En la primera parte del recorrido no hay demasiada gente. Pero hay. Aquí y allá, los niños, acompañados de sus padres, nos saludan con sus vocecillas chillonas y nos muestran sus bolsas, sombreros, paraguas, mochilas… Todo sirve como recipiente de caramelos y regalos. Casi todos van disfrazados y nos producen más risa y sorpresa que nosotros a ellos. Nos volvemos locos tirando caramelos, bolsas de palomitas dulces y paquetes de pañuelos de papel. Lo de los pañuelos me dejó inicialmente en fuera de juego, pero en un sitio con tanto frío quizá no sea una idea tan tonta.
La cosa se empieza a calentar cuando nos acercamos al centro histórico. Cada vez hay más gente en las calles y el griterío es ensordecedor. Se oyen sus saludos por encima de la música que emiten nuestros altavoces. Están totalmente entregados y nos transfieren su energía. No puedo parar de bailar, reirme, señalar a las personas con disfraces originales y lanzar caramelos a todo el mundo. La emoción nos gana a todos y veo, al girarme, que todos mis compañeros parecen haber entrado en el mismo estado de éxtasis. Una orgía de caramelos, risas, bailes, disfraces, música. Felicidad en estado puro. Eso es el carnaval de Düsseldorf.
Nuestras guías, disfrazadas de brujas, ejercen su papel a la perfección y nos regañan por disparar tantas “municiones” sin haber llegado ni a la mitad de nuestro recorrido. ¡Pero es imposible contenerse!. Niños, jóvenes y mayores te piden de todo y te saludan y señalan a gritos. Y no sólo en las calles, yo pruebo mi fuerza y puntería tirando cosas a las ventanas de las casas de la gente que se asoma a vernos. Es todo un premio ver sus caras de sorpresa y risa cuando les llegan caramelos a su tercer piso.

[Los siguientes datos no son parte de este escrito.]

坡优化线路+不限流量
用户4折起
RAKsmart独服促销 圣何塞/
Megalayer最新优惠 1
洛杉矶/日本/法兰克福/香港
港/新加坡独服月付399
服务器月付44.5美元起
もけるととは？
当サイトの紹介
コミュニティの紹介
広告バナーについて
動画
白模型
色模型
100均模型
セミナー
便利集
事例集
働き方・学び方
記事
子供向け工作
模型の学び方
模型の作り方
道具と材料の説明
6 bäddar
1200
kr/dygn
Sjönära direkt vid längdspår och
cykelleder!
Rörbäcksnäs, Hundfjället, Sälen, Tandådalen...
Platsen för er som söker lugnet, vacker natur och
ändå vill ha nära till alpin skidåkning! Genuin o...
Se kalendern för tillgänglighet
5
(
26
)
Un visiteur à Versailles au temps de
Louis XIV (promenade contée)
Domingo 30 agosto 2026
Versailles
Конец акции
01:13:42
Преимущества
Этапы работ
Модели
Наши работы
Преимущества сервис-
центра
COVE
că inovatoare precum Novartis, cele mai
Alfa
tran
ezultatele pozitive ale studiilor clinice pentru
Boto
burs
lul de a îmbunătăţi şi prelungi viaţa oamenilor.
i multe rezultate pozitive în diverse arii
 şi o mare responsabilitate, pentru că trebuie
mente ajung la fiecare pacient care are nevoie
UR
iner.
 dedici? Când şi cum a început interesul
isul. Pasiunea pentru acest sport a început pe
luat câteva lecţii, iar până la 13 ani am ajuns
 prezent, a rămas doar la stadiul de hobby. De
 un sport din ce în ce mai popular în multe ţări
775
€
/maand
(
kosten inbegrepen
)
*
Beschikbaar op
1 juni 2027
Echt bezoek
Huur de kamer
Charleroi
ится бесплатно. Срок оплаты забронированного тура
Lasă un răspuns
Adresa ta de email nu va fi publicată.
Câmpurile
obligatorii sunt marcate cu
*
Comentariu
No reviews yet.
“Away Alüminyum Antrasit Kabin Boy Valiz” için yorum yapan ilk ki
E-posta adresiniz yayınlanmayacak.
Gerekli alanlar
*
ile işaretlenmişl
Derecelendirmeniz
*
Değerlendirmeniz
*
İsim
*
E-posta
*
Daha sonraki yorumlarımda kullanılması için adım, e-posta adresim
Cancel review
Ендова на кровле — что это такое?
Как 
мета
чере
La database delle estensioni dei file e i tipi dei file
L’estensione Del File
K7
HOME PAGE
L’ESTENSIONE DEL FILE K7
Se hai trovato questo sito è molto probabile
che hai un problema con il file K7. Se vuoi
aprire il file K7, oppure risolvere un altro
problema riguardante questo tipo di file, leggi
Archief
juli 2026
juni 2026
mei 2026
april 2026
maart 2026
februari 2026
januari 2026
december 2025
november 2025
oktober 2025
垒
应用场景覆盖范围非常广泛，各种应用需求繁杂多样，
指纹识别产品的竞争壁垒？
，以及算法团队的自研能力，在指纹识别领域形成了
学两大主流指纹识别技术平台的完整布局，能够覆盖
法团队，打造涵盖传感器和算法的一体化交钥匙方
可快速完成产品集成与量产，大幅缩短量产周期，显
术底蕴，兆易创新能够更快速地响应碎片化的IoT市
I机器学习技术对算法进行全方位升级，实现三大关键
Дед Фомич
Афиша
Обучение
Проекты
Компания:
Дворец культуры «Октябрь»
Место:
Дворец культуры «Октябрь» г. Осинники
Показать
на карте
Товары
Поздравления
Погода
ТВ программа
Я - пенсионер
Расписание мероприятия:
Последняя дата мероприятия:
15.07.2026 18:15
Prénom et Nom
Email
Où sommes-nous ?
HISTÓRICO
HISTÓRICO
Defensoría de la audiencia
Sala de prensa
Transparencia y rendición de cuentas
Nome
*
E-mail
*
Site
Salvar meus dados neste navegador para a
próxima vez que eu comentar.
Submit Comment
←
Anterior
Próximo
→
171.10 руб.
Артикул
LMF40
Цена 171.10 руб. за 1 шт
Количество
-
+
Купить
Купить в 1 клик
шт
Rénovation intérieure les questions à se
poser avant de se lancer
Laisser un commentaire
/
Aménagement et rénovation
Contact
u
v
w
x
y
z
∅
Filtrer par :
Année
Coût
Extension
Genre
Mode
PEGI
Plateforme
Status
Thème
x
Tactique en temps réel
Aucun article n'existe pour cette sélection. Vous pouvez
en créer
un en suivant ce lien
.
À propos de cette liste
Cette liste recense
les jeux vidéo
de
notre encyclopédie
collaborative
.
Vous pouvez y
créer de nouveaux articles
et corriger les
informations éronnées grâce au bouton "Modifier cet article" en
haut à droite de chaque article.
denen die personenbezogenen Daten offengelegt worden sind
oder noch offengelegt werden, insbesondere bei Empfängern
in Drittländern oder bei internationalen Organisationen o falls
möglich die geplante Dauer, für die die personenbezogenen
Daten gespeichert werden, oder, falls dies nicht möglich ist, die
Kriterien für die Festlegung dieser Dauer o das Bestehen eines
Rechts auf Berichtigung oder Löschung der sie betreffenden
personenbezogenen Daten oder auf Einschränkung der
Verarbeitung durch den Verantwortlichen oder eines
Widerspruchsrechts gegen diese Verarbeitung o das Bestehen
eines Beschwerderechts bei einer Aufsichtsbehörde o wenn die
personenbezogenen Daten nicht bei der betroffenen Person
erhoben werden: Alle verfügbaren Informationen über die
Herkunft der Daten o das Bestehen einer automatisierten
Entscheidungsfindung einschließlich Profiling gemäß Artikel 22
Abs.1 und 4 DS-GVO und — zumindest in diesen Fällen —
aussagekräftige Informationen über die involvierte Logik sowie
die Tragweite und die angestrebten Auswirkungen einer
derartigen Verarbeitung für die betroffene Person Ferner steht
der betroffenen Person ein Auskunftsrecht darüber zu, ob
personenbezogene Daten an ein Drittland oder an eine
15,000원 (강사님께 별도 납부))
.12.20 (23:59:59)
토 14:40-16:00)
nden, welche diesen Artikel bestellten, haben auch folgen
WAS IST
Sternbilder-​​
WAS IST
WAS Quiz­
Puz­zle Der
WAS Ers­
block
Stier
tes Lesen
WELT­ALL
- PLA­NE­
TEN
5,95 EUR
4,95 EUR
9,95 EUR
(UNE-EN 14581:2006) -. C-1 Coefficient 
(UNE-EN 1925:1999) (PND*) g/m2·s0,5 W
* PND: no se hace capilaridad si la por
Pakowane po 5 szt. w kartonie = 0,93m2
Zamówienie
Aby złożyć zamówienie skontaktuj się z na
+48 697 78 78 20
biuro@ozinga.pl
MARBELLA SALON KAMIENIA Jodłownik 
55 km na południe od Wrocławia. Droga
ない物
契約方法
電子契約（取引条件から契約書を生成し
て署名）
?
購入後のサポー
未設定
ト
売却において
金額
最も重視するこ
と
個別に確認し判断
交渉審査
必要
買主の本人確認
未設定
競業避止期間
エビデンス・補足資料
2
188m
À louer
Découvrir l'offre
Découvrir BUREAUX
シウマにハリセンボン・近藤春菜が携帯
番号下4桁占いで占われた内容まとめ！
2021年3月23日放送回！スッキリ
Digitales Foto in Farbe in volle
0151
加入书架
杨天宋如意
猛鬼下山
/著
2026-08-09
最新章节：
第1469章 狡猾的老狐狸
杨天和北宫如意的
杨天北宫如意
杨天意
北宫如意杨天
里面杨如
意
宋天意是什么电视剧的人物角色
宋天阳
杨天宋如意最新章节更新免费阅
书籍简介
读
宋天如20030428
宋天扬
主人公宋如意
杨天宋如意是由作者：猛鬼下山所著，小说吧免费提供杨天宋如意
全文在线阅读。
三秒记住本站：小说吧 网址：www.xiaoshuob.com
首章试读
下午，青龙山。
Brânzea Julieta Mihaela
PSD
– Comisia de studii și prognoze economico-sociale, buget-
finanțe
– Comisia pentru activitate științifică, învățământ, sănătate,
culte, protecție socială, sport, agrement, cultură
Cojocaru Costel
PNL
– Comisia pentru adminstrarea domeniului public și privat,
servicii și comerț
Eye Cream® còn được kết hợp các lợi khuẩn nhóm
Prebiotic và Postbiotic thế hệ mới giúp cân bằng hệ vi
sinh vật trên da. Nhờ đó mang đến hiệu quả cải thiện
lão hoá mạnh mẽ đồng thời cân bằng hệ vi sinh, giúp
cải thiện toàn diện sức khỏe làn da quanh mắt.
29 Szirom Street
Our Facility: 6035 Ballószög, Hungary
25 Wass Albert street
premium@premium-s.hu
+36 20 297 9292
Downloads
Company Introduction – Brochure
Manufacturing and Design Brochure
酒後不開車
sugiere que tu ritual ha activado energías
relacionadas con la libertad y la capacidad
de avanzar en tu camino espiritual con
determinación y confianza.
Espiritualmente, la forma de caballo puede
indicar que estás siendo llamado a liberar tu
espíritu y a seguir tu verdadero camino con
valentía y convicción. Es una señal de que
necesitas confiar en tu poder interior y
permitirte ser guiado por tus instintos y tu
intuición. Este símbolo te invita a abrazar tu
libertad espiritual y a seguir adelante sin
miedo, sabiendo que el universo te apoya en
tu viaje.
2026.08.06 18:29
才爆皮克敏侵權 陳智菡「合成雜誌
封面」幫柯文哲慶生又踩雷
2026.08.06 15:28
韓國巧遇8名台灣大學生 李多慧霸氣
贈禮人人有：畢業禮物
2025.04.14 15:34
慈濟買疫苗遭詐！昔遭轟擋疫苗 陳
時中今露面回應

El gentío que se acumula en la plaza del Ayuntamiento es una auténtica barbaridad. ¡Qué ambientazo!. A partir de aquí es todo un colorido mar de personas disfrazadas que nos llevan en volandas hasta la mítica Königsalle, donde se produce el apoteósis final.
Las músicas de las distintas carrozas – ahora muchas de ellas alineadas en la larga avenida – se entremezclan y ya no sabes ni lo que bailar. Las vallas apenas consiguen retener a un público que no quiere despertar del sueño de este fin de semana de locura y tener que volver a sus vidas cotidianas. Quieren que sea verdad aquello que nos cantaba la gran Celia Cruz: “La vida es un carnaval… Es más bello vivir cantando”.
Pero llegamos al final del circuito, justo a la altura de la Universidad de Düsseldorf, y es ahí cuando nos damos cuenta de que no podemos más. Estamos reventados. Son las 4.30 de la tarde y no hemos parado ni un sólo minuto. Tampoco hemos comido más que un par de barras de cereales. Teníamos muchas más pero las acabé tirando al público cuando ya no tenía nada más que ofrecerles a parte de mi baile de dudosa gracia.
Acabamos la jornada con una merecida opípara cena y una charla en el hall del hotel de mis compañeros americanos.
Cuando regreso a mi solitaria habitación del Steigenberger me sobreviene un cansancio atroz. La adrenalina ha abandonado mi cuerpo y empiezo a pensar en el vuelo de regreso a casa. Entonces enciendo la cámara y me pongo a ver las fotos y vídeos del día con una sonrisa en la cara.
Entro en Youtube, busco la canción de Celia Cruz y comienzo a cantar en voz baja: “… Ahhh, no hay que llorarrrrr, que la vida es un carnaval, es más bello vivir cantandooo…».
Os espero el año que viene en el carnaval de Düsseldorf.